Studenti italiani bamboccioni o percorsi universitari ad ostacoli? Quello descritto dall’Anvur col Rapporto sullo stato del sistema universitario e della ricerca 2013, più che un disastro annunciato, appare un disastro conclamato. I dati parlano di carriere universitarie infinite, quando non si interrompono a metà. E di studenti “inattivi”, che si iscrivono e pagano consistenti tasse ma che poi non riescono a superare neppure una materia – o a conseguire crediti, come si dice più correttamente adesso – per un anno intero e forse più. Parcheggiati in attesa di fare altro o alle prese con un difficile adattamento al nuovo percorso di studi?

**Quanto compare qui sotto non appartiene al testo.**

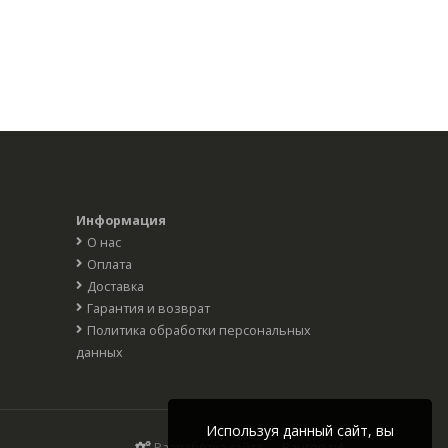
Информация
О нас
Оплата
Доставка
Гарантия и возврат
Политика обработки персональных
данных
Используя данный сайт, вы
Разработка сайта — Вангер.рф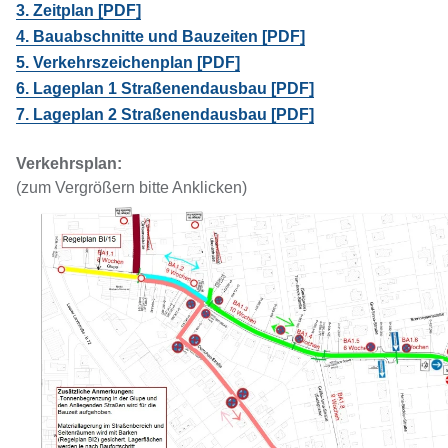
3. Zeitplan [PDF]
4. Bauabschnitte und Bauzeiten [PDF]
5. Verkehrszeichenplan [PDF]
6. Lageplan 1 Straßenendausbau [PDF]
7. Lageplan 2 Straßenendausbau [PDF]
Verkehrsplan:
(zum Vergrößern bitte Anklicken)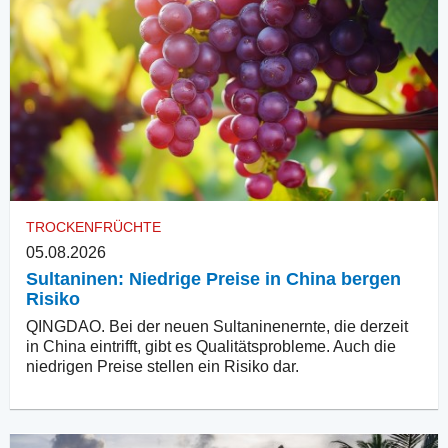
TROCKENFRÜCHTE
05.08.2026
Sultaninen: Niedrige Preise in China bergen
Risiko
QINGDAO. Bei der neuen Sultaninenernte, die derzeit
in China eintrifft, gibt es Qualitätsprobleme. Auch die
niedrigen Preise stellen ein Risiko dar.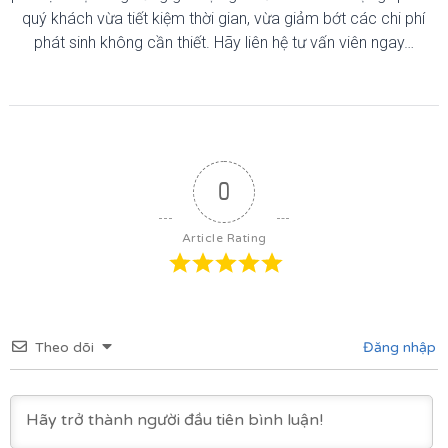
quý khách vừa tiết kiệm thời gian, vừa giảm bớt các chi phí
phát sinh không cần thiết. Hãy liên hệ tư vấn viên ngay…
0
Article Rating
Theo dõi
Đăng nhập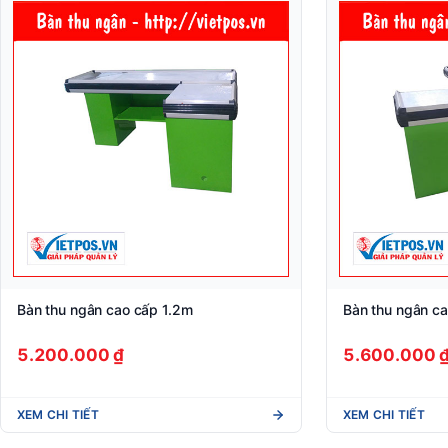
Bàn thu ngân cao cấp 1.2m
Bàn thu ngân c
5.200.000 ₫
5.600.000 
XEM CHI TIẾT
XEM CHI TIẾT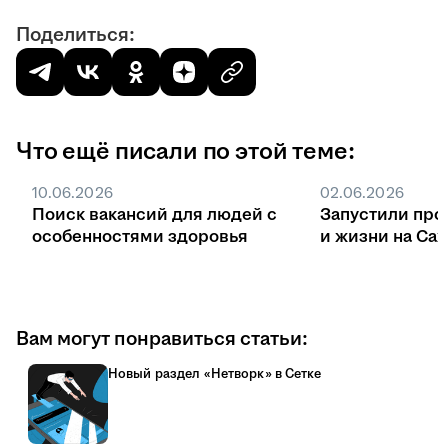
Поделиться:
Что ещё писали по этой теме:
10.06.2026
02.06.2026
Поиск вакансий для людей с
Запустили про
особенностями здоровья
и жизни на Са
Вам могут понравиться статьи:
Новый раздел «Нетворк» в Сетке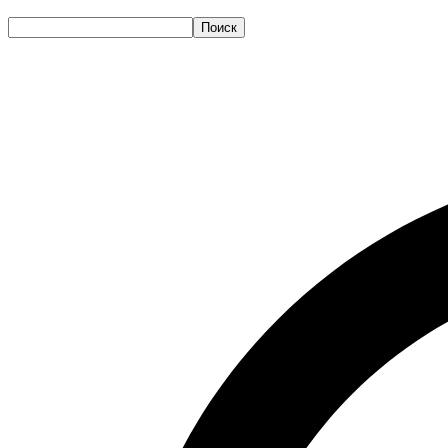
Поиск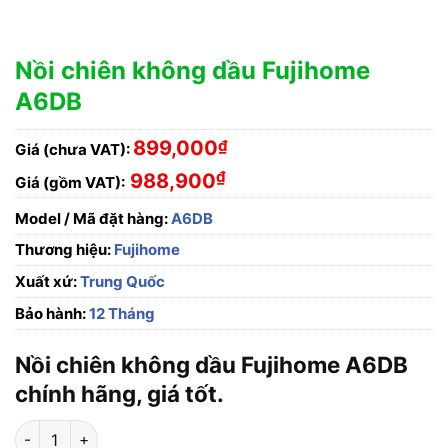
Nồi chiên không dầu Fujihome
A6DB
899,000
₫
Giá (chưa VAT):
₫
988,900
Giá (gồm VAT):
Model / Mã đặt hàng:
A6DB
Thương hiệu:
Fujihome
Xuất xứ:
Trung Quốc
Bảo hành:
12 Tháng
Nồi chiên không dầu Fujihome A6DB
chính hãng, giá tốt.
Nồi chiên không dầu Fujihome A6DB số lượng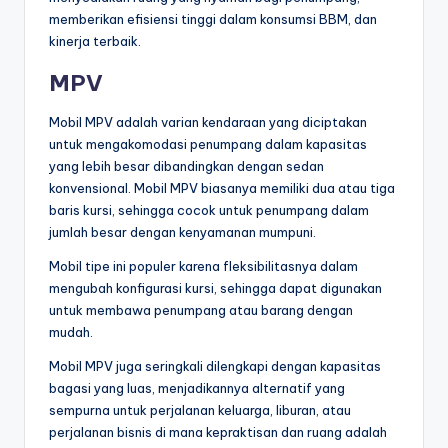
memberikan efisiensi tinggi dalam konsumsi BBM, dan
kinerja terbaik.
MPV
Mobil MPV adalah varian kendaraan yang diciptakan
untuk mengakomodasi penumpang dalam kapasitas
yang lebih besar dibandingkan dengan sedan
konvensional. Mobil MPV biasanya memiliki dua atau tiga
baris kursi, sehingga cocok untuk penumpang dalam
jumlah besar dengan kenyamanan mumpuni.
Mobil tipe ini populer karena fleksibilitasnya dalam
mengubah konfigurasi kursi, sehingga dapat digunakan
untuk membawa penumpang atau barang dengan
mudah.
Mobil MPV juga seringkali dilengkapi dengan kapasitas
bagasi yang luas, menjadikannya alternatif yang
sempurna untuk perjalanan keluarga, liburan, atau
perjalanan bisnis di mana kepraktisan dan ruang adalah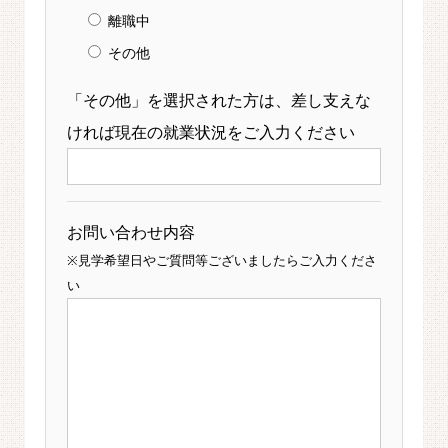
離職中
その他
「その他」を選択された方は、差し支えな
ければ現在の就業状況をご入力ください
お問い合わせ内容
※見学希望日やご質問等ございましたらご入力くださ
い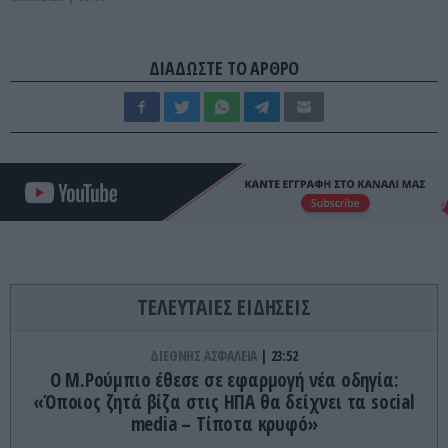
ΔΙΑΔΩΣΤΕ ΤΟ ΑΡΘΡΟ
ΤΕΛΕΥΤΑΙΕΣ ΕΙΔΗΣΕΙΣ
ΔΙΕΘΝΗΣ ΑΣΦΑΛΕΙΑ
23:52
Ο Μ.Ρούμπιο έθεσε σε εφαρμογή νέα οδηγία:
«Όποιος ζητά βίζα στις ΗΠΑ θα δείχνει τα social
media – Τίποτα κρυφό»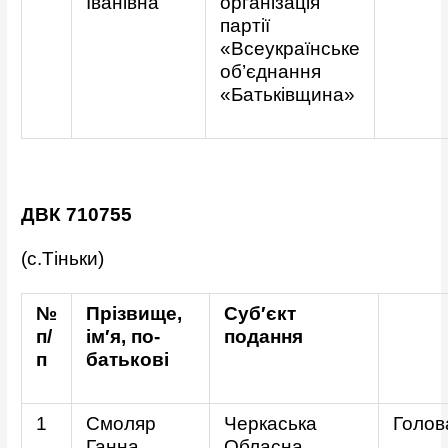
Іванівна
організація
партії
«Всеукраїнське
об’єднання
«Батьківщина»
ДВК 710755
(с.Тіньки)
№
Прізвище,
Суб′єкт
п/
ім′я, по-
подання
п
батькові
1
Смоляр
Черкаська
Голов
Ганна
Обласна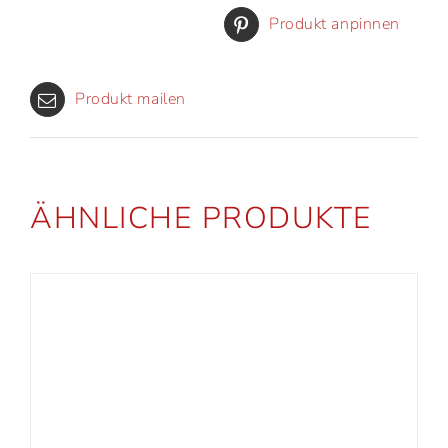
Produkt anpinnen
Produkt mailen
ÄHNLICHE PRODUKTE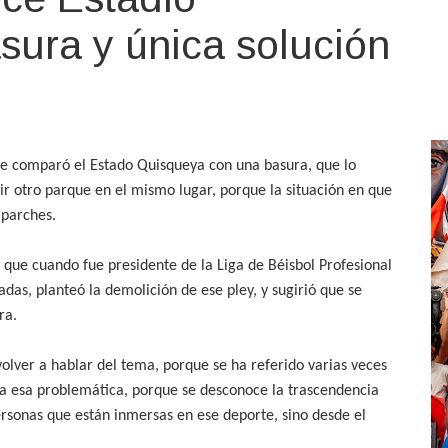
sura y única solución
be comparó el Estado Quisqueya con una basura, que lo
ir otro parque en el mismo lugar, porque la situación en que
 parches.
 que cuando fue presidente de la Liga de Béisbol Profesional
as, planteó la demolición de ese pley, y sugirió que se
ra.
olver a hablar del tema, porque se ha referido varias veces
s a esa problemática, porque se desconoce la trascendencia
 personas que están inmersas en ese deporte, sino desde el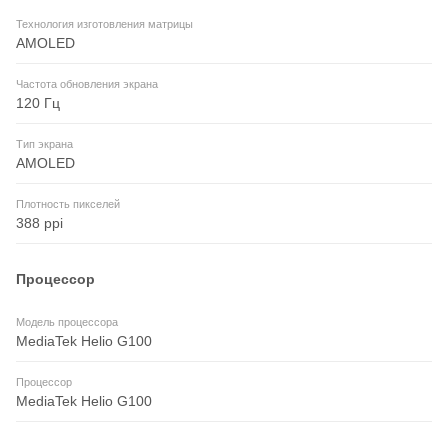
Технология изготовления матрицы
AMOLED
Частота обновления экрана
120 Гц
Тип экрана
AMOLED
Плотность пикселей
388 ppi
Процессор
Модель процессора
MediaTek Helio G100
Процессор
MediaTek Helio G100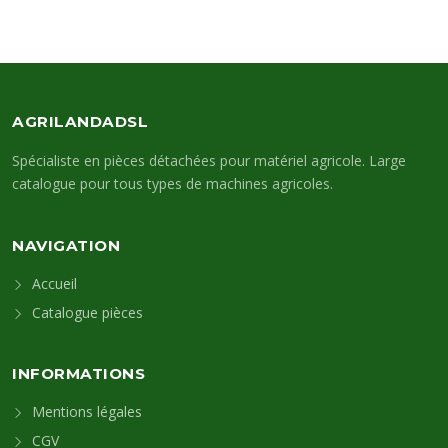
AGRILANDADSL
Spécialiste en pièces détachées pour matériel agricole. Large
catalogue pour tous types de machines agricoles.
NAVIGATION
Accueil
Catalogue pièces
INFORMATIONS
Mentions légales
CGV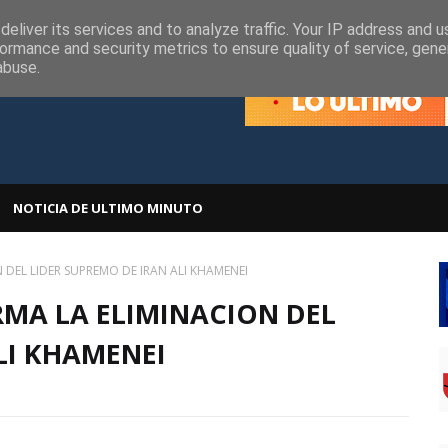
olítica de Cookies
Política de Privacidad
eliver its services and to analyze traffic. Your IP address and 
ormance and security metrics to ensure quality of service, gen
abuse.
NOTICIA DE ULTIMO MINUTO
 DEL LIDER SUPREMO DE IRAN ALI KHAMENEI
RMA LA ELIMINACION DEL
LI KHAMENEI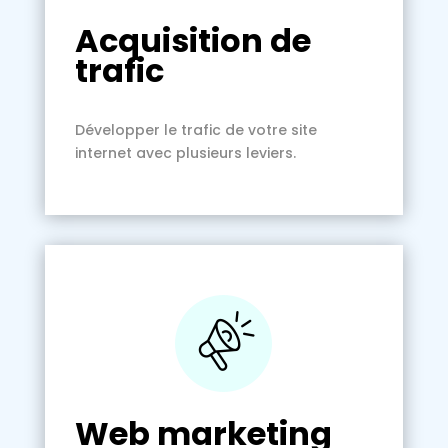
Acquisition de
trafic
Développer le trafic de votre site
internet avec plusieurs leviers.
Web marketing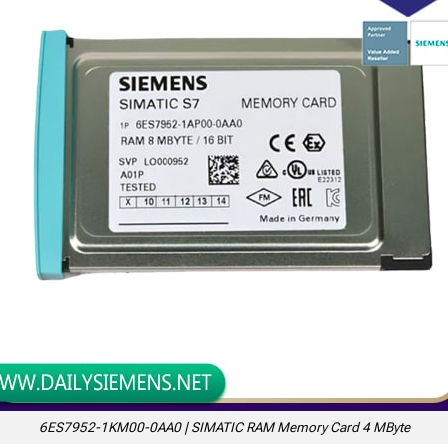
6ES7952-1KM00-0AA0 | SIMATIC RAM Memory Card 4 MByte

Sta di fatto che, una volta iscritti all’università, in tutti gli altri Paesi europei gli studenti riescono a laurearsi prima dei nostri ragazzi. In Italia, la situazione descritta dai numeri appare piuttosto grave: il cosiddetto “tasso di completamento dell’istruzione universitaria” è pari al 45,3 per cento, contro il 79,4 del Regno Unito, il 72 per cento della Finlandia e il 64 per cento della Francia. Sarebbe anche questa la causa del penultimo posto in classifica dell’Italia per giovani 25/34enni in possesso di una laurea. In Europa soltanto la Turchia fa peggio di noi. Ma spulciando i dati messi a disposizione dall’Anvur si capisce perché in Italia i laureati sono ancora troppo pochi.
Analizzando gli immatricolati nei corsi triennali dell’anno 2003/2004, a nove anni di distanza – nel 2012/2013 – cioè dopo un lasso di tempo pari al triplo della durata legale dei corsi, soltanto il 55 su cento risultano laureati. Ben 38 hanno nel frattempo lasciato gli studi e 7 su cento sono ancora iscritti nella speranza di ottenere l’agognato diploma di laurea. In altre parole, su poco più di 300mila immatricolati ai corsi di primo livello, ben 115mila hanno abbandonato l’università. Il fatto è che, mediamente, i ragazzi italiani impiegano quasi 5 anni a conseguire la laurea di primo livello, quella triennale. Stando a sentire coloro che si cimentano ogni giorno con lezioni ed esami, la riforma del 3+2 varata nel 1999 ha ridotto la durata dei precedenti percorsi quinquennali – con 25/30 materie – in percorsi triennali.
Ma con un numero molto simile di materie, che spesso conservano le stesse difficoltà e programmi soltanto alleggeriti di poco rispetto a prima della riforma. Nel 2011 soltanto un quarto dei laureati – il 25,5 per cento del totale – ha concluso in regola il percorso degli studi, contro il 6,5 per cento dei laureati prima della riforma – nel 1999 – ma allora i percorsi erano quadriennali o quinquennali. Il 30 per cento circa dei laureati del 2011 ha raggiunto il traguardo con un solo anno in più dei tre fissati, ma altri 3 studenti su dieci non riescono a laurearsi prima di 6 o più anni di frequenza. Poi ci sono gli “inattivi”, coloro che in 12 mesi non sono riusciti ad acquisire crediti, e quelli che rinunciano.
I primi, nel 2010/2011, sfioravano il 13 per cento di tutti gli immatricolati l’anno prima. Un dato in calo rispetto al periodo ante-riforma. Mentre gli studenti che, iscritti al primo anno, non confermano l’iscrizione al secondo sono quasi al 16 per cento. Il maggior numero di abbandoni tra il primo e il secondo anno si registra nella facoltà di Scienze matematiche, fisiche e naturali, col 33,6 per cento. Seguono Farmacia e Agraria che superano il 27 per cento di forfait ad un anno dall’immatricolazione.